> _TEXTO APRESENTADO_:
***
Poética Aristotélica

A Poética (registrada entre 335 a.e.c. - 323 a.e.c.) é provavelmente o primeiro grande estudo/tratado sobre gêneros literários no ocidente (BRANDÃO, 2018). Aristóteles, (384 a.e.c. - 322 a.e.c.) ao compor o volume, buscou entender o que as artes poéticas possuem em comum, principalmente a comédia, epopeia e tragédia, com grande enfoque nesta última. Para realizar esse objetivo, na obra é analisada a maneira de se compor/produzir um poema mimétrico. Assim, o filósofo grego declara que toda forma poética mistura ritmo, linguagem e melodia (ou seja, dança, poesia em si e música), podendo esses três elementos dialogarem juntos ou separadamente (PINHEIRO, 2015).

Além dessa mescla, a Poética como método de estudo sobre narrativas remete e surge da produção do mimema, sendo o mimema a imagem poética (a maneira de se apresentar algo, uma situação ou alguém) (Ibid, 2015). Isso caracteriza a Poética como teoria narrativa pelo fato de insistir em uma diferenciação entre ações e a representações dessas ações, onde qualquer representação de eventos sugere diversas possibilidades, configurações que podem ser direcionadas para diferenciar o bem do mal, com a habilidade de representar ações com maior ou menor proporção ou coerência, para assim desempenhar sua função estética e emocional de maneira satisfatória (PUCKER, 2016a, p. 31). No trabalho do poeta de produzir um trabalho de imitação, proporcionar compaixão e temor, a diferença entre ação e representação da ação assume um papel fundamental (Ibid, 2016a).
***
(Conjuntos de imagens com poses de câmera)

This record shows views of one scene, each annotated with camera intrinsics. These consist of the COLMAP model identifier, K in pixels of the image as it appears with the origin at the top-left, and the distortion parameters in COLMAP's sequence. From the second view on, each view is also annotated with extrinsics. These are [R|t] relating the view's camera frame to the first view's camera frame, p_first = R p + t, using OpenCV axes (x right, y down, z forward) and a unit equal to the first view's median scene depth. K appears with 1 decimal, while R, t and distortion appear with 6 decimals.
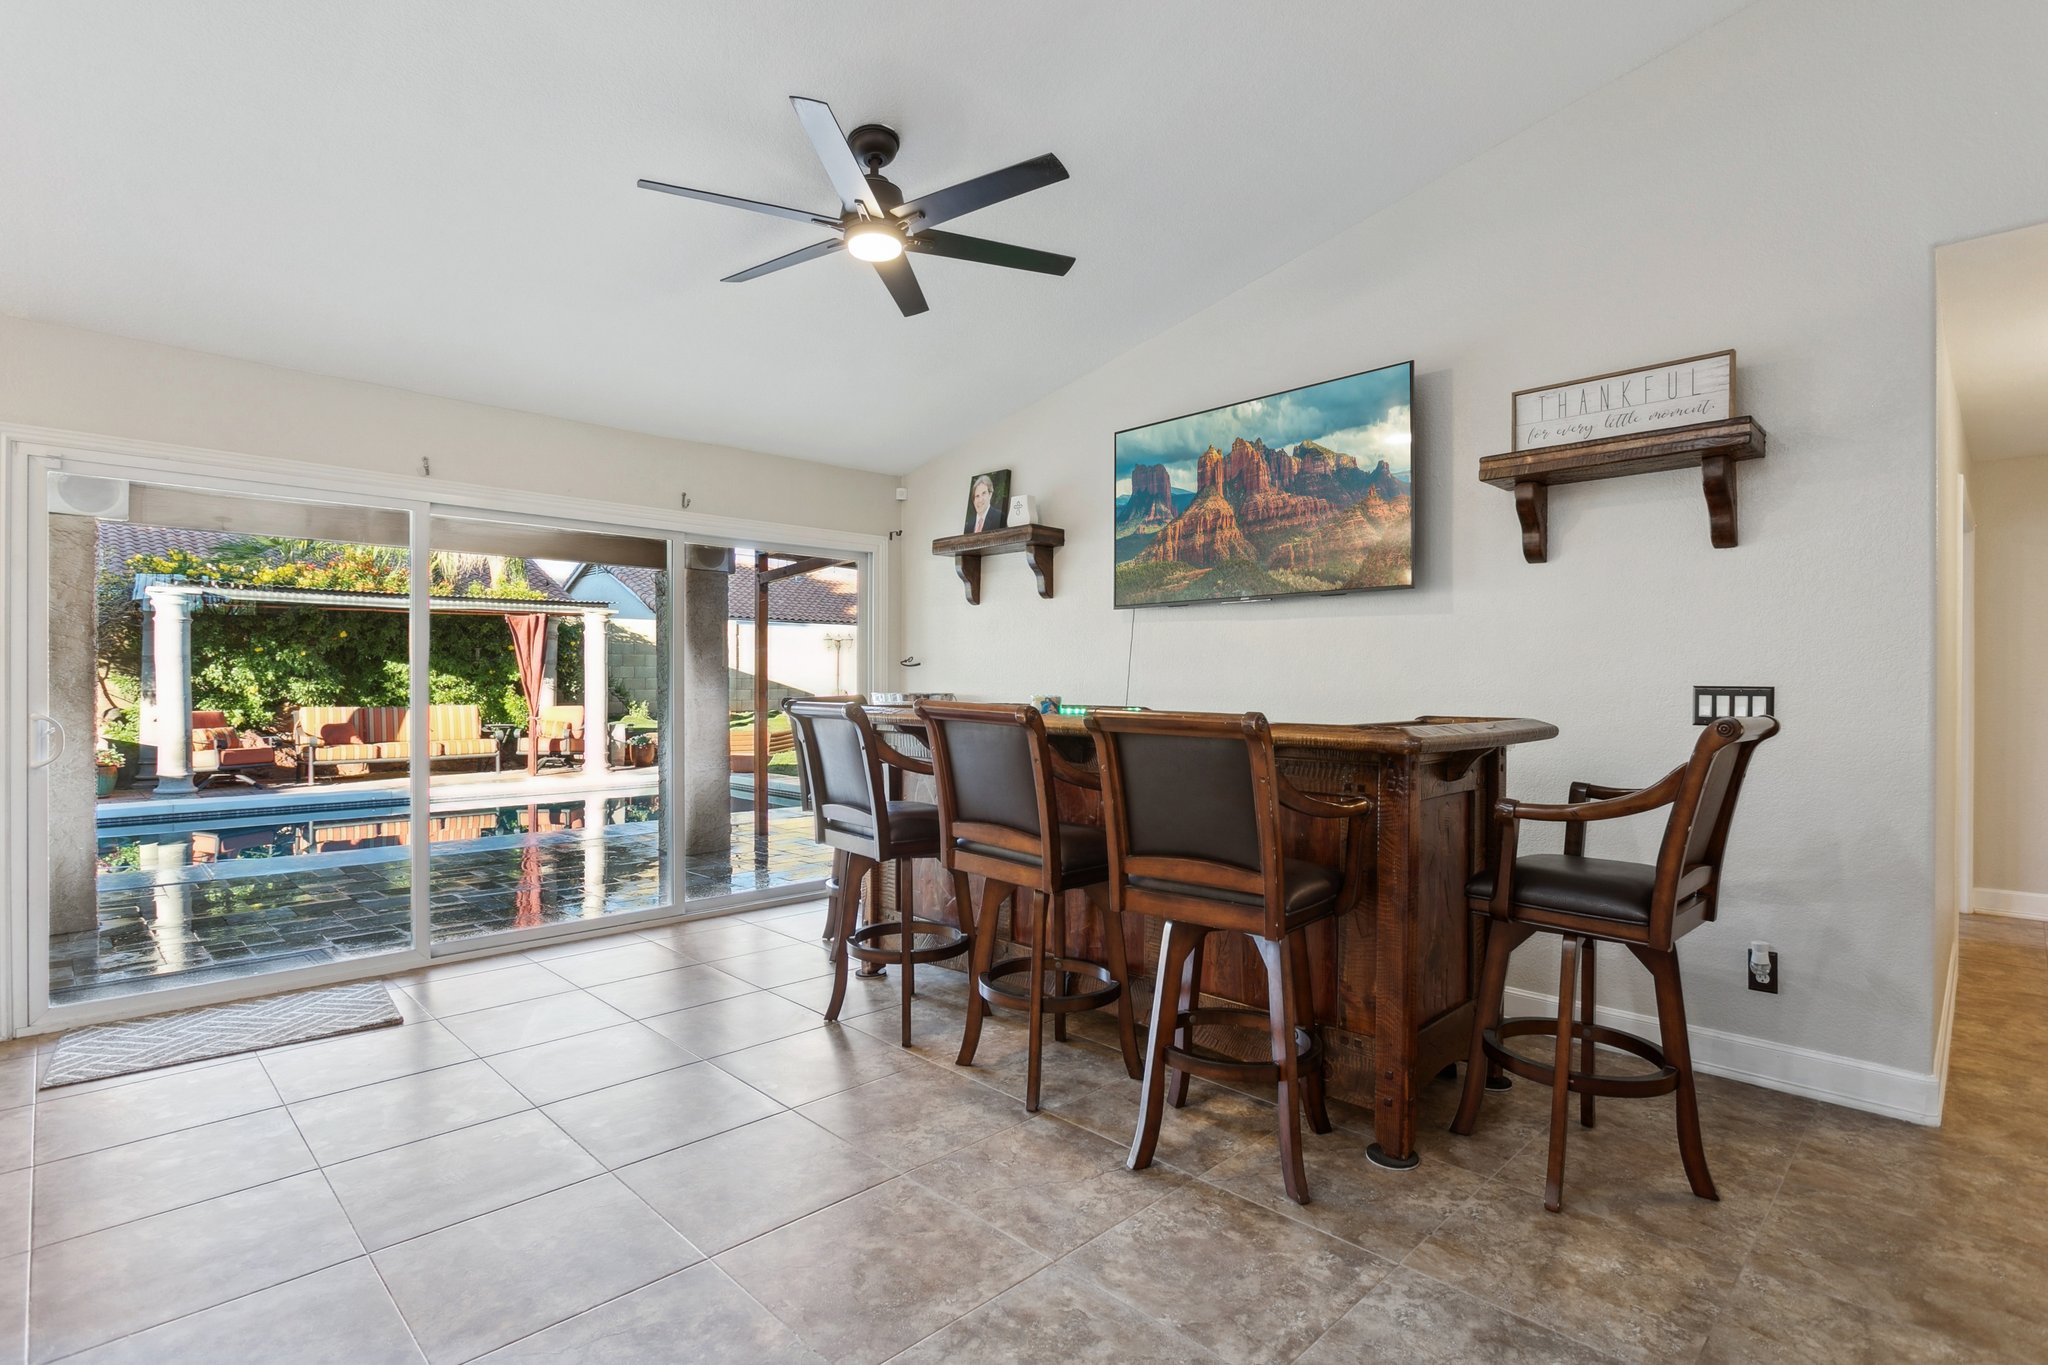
lens RADIAL K [[1001.5, 0, 1014.8], [0, 1001.5, 687.1], [0, 0, 1]] dist [0.002203, 0.000194]
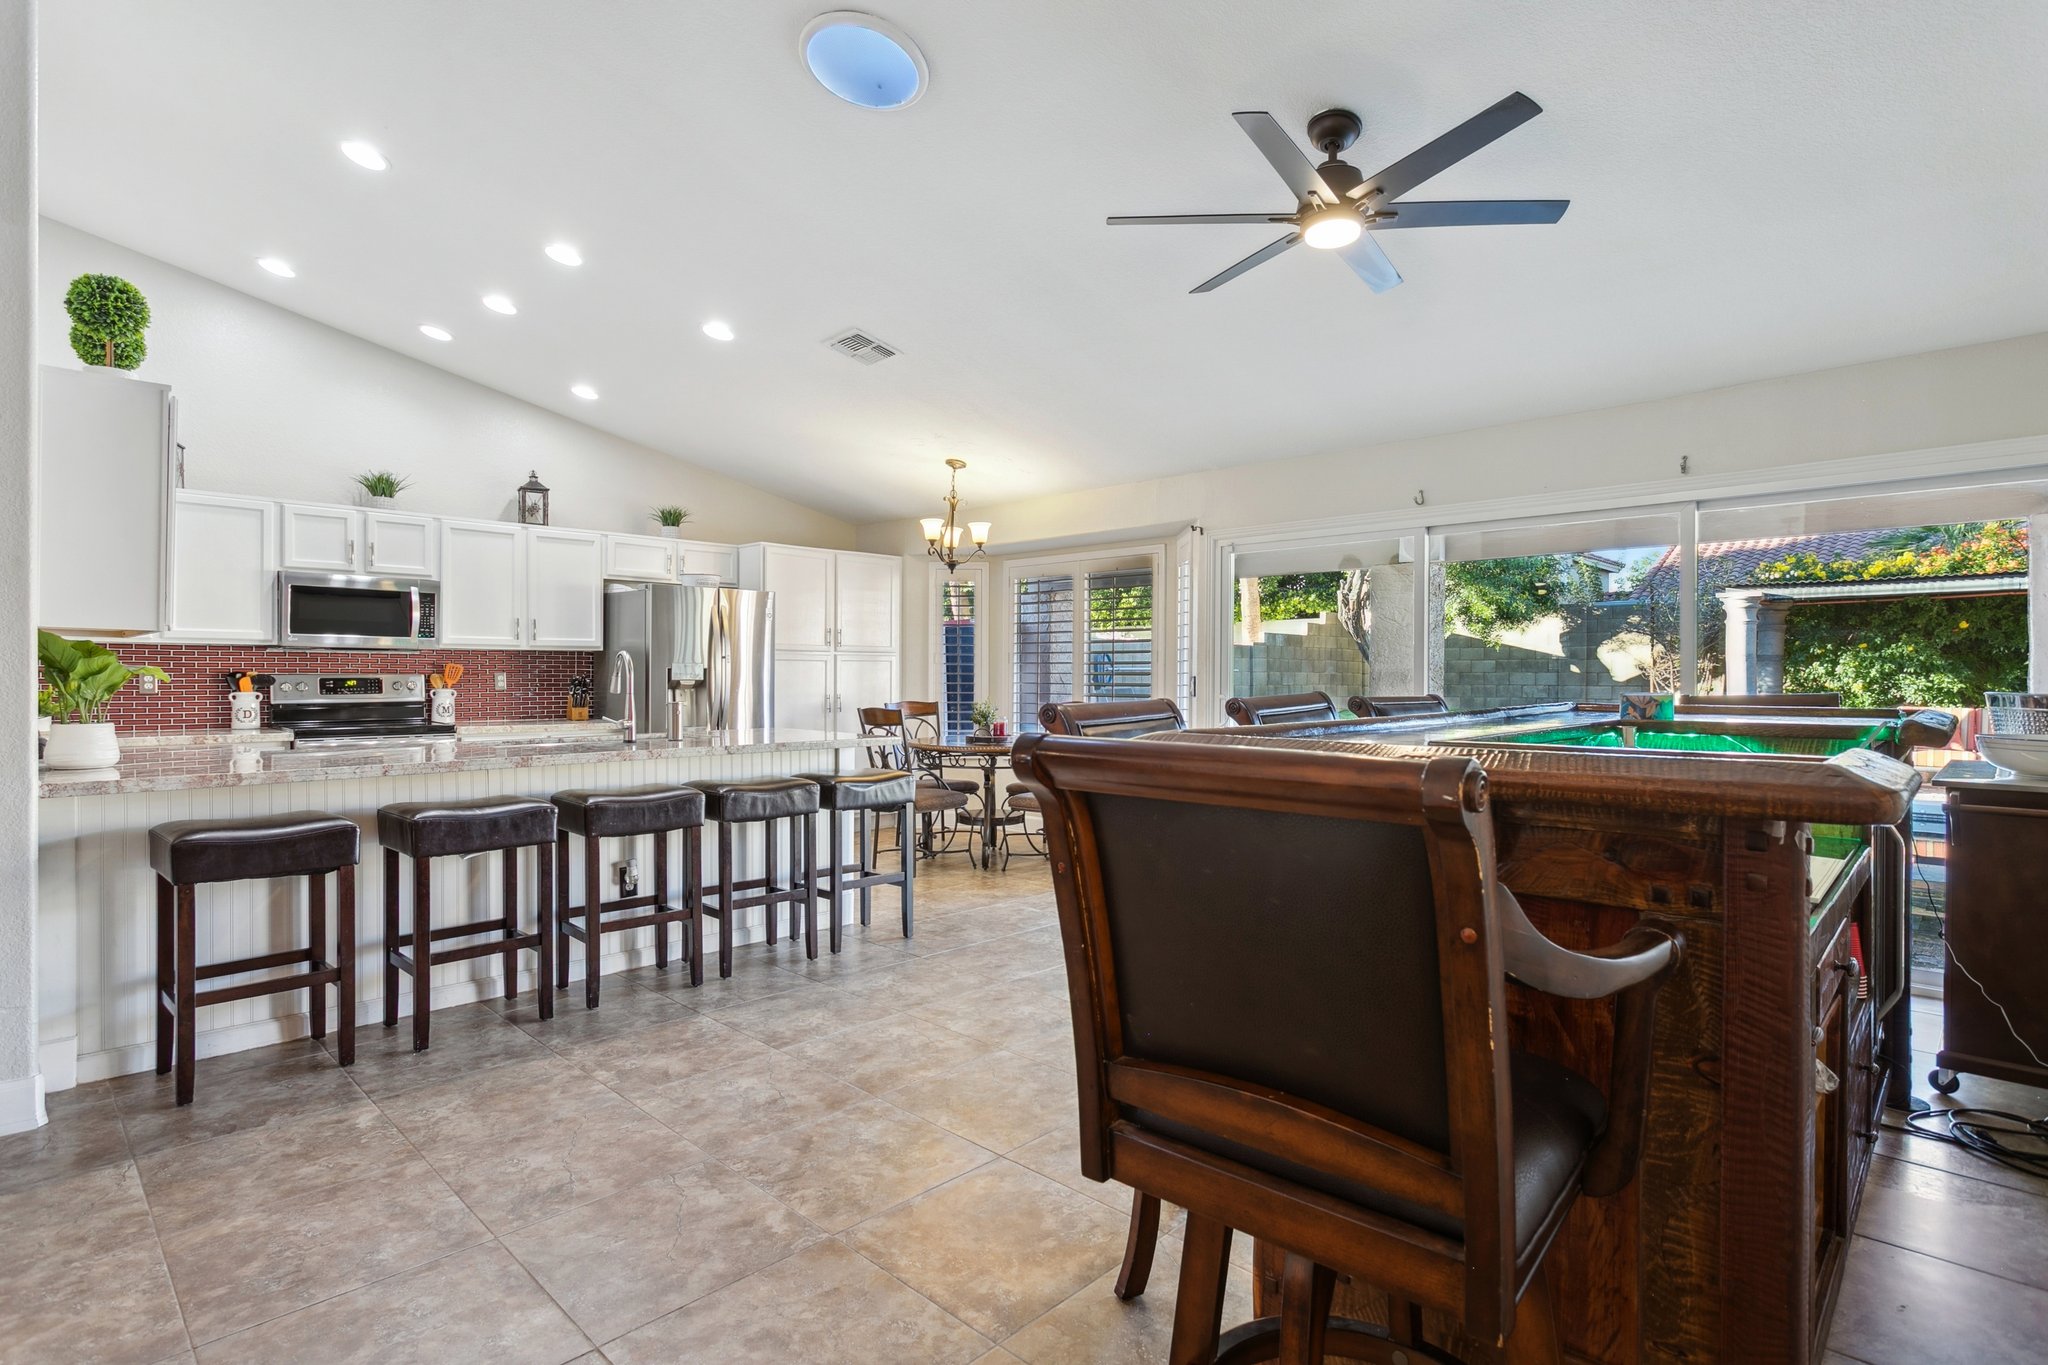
lens RADIAL K [[1012.4, 0, 1024.0], [0, 1012.4, 682.5], [0, 0, 1]] dist [-0.002089, -0.000849]
pose [[0.021012, 0.001866, -0.999777, 0.614567], [-0.004732, 0.999987, 0.001767, 0.001456], [0.999768, 0.004694, 0.021021, 0.490347]]
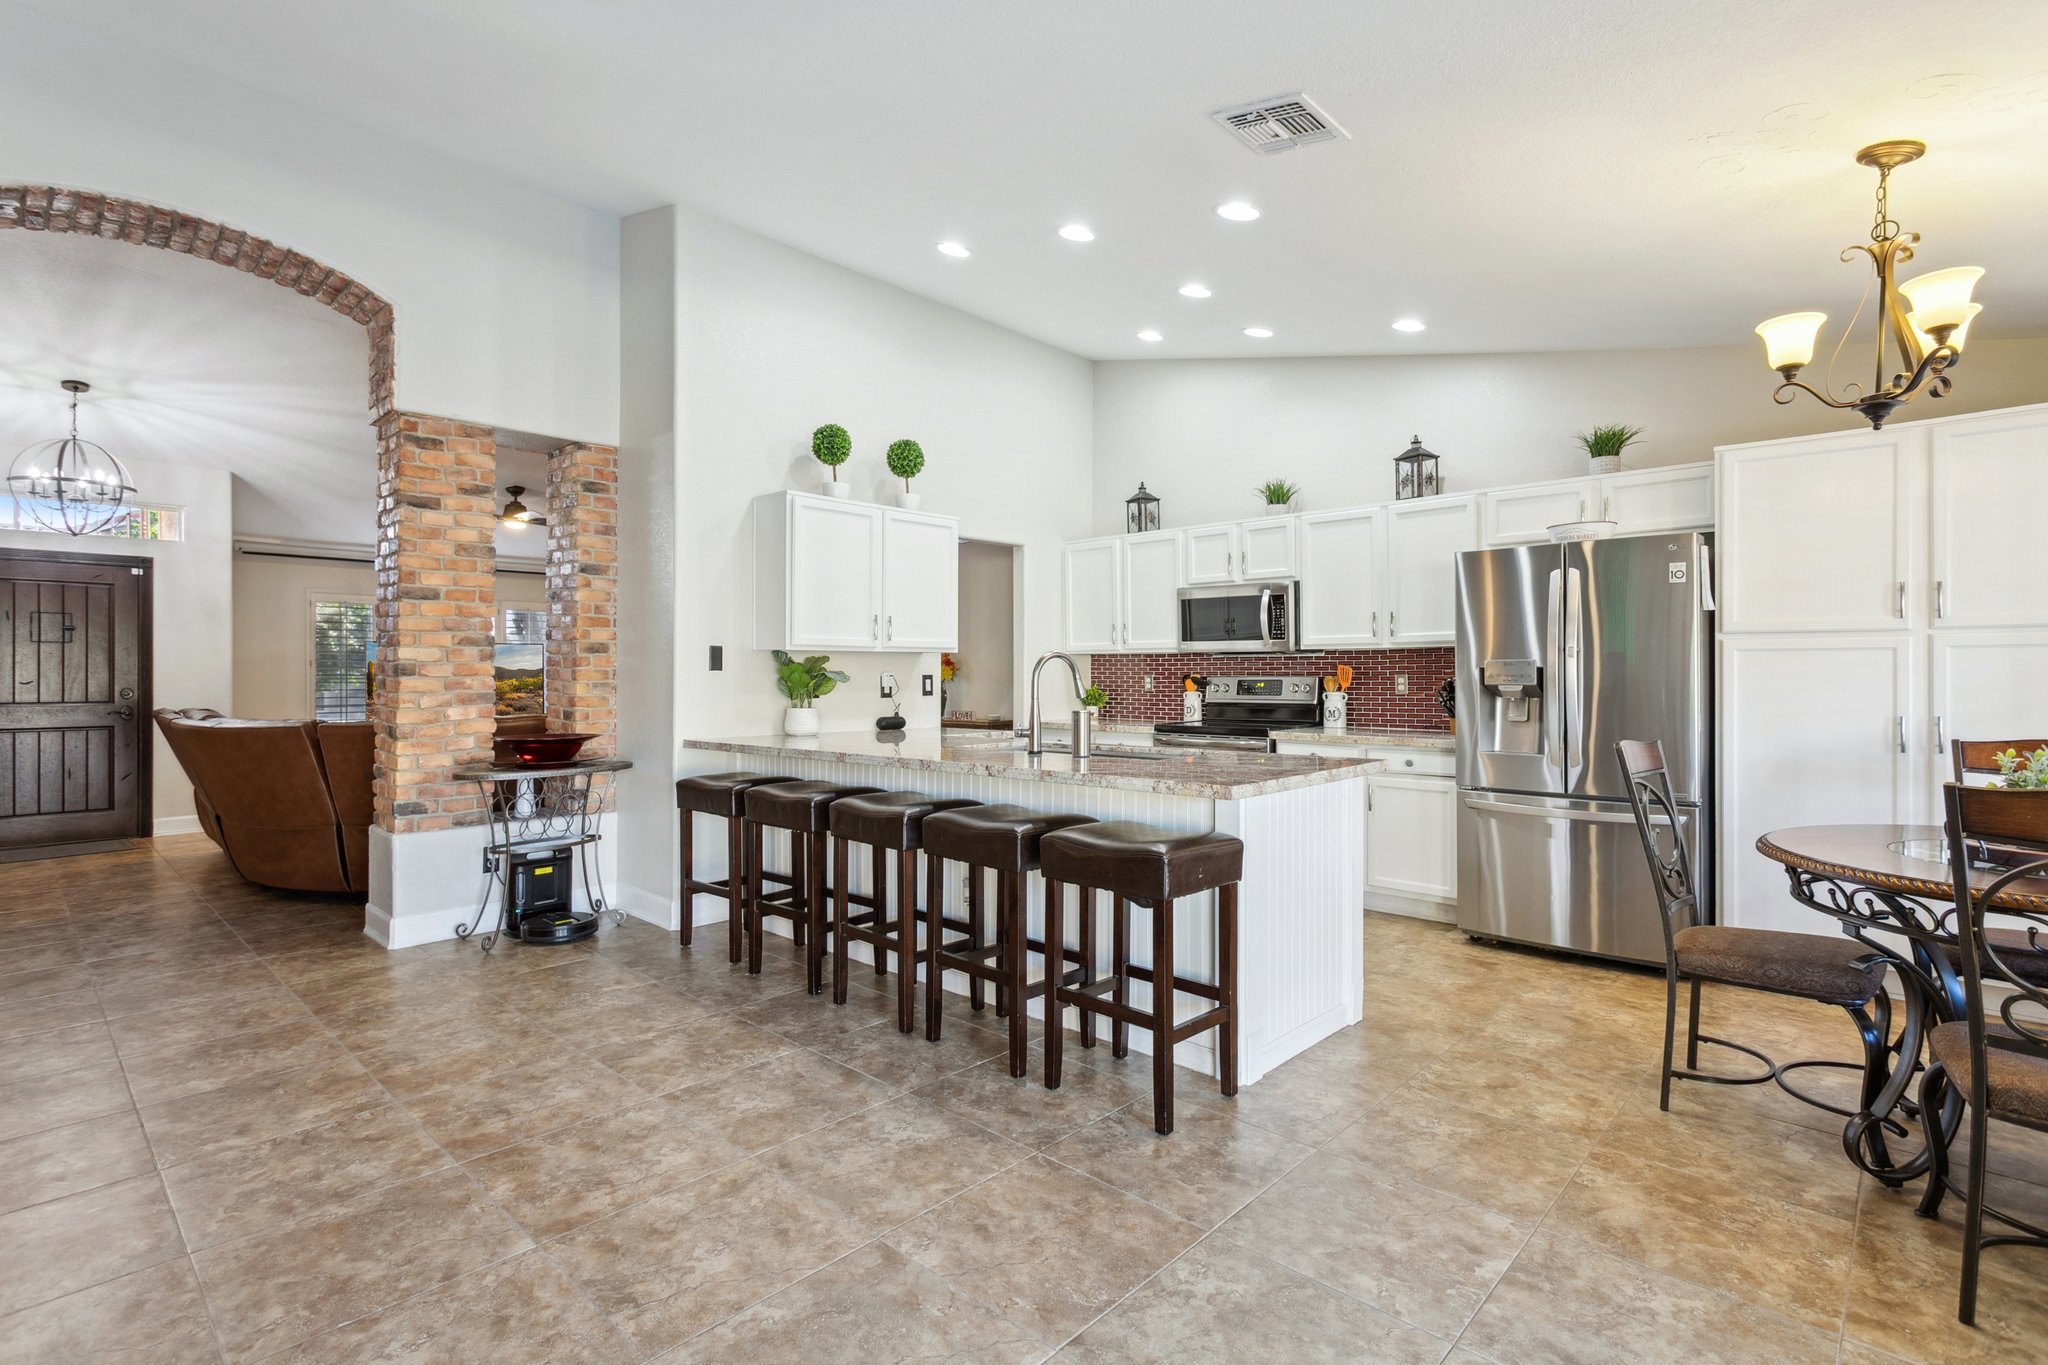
lens RADIAL K [[968.0, 0, 1030.7], [0, 968.0, 675.4], [0, 0, 1]] dist [0.000253, 0.000917]
pose [[-0.998785, -0.005326, -0.048992, -0.370866], [-0.005487, 0.999980, 0.003136, -0.006814], [0.048974, 0.003401, -0.998794, 0.985800]]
***
> _INSTRUÇÕES DE TRABALHO_:
[a] Redigite o trecho do texto sobre a Poética de "Poética Aristotélica" a "separadamente (PINHEIRO, 2015).".
[b] No texto sobre a Poética, reescreva em forma de lista o parágrafo que começa com "Além dessa mescla", mantendo os fatos principais.
[c] Liste as artes poéticas citadas pelo nome no texto sobre a Poética.
As entradas não têm nenhum papel nesta parte.

> _RESPOSTAS POR TAREFA_:
[a]
Poética Aristotélica

A Poética (registrada entre 335 a.e.c. - 323 a.e.c.) é provavelmente o primeiro grande estudo/tratado sobre gêneros literários no ocidente (BRANDÃO, 2018). Aristóteles, (384 a.e.c. - 322 a.e.c.) ao compor o volume, buscou entender o que as artes poéticas possuem em comum, principalmente a comédia, epopeia e tragédia, com grande enfoque nesta última. Para realizar esse objetivo, na obra é analisada a maneira de se compor/produzir um poema mimétrico. Assim, o filósofo grego declara que toda forma poética mistura ritmo, linguagem e melodia (ou seja, dança, poesia em si e música), podendo esses três elementos dialogarem juntos ou separadamente (PINHEIRO, 2015).

[b]
- Como método de estudo sobre narrativas, a Poética surge da produção do mimema, que é a imagem poética: a maneira de apresentar algo, uma situação ou alguém.
- Ela é uma teoria narrativa porque insiste na diferença entre as ações e as representações dessas ações.
- Toda representação de eventos sugere várias possibilidades, que podem servir para diferenciar o bem do mal.
- As ações podem ser representadas com maior ou menor proporção ou coerência, para que a representação cumpra bem sua função estética e emocional.
- No trabalho de imitação do poeta, que deve despertar compaixão e temor, a diferença entre ação e representação da ação tem papel fundamental.

[c]
- comédia
- epopeia
- tragédia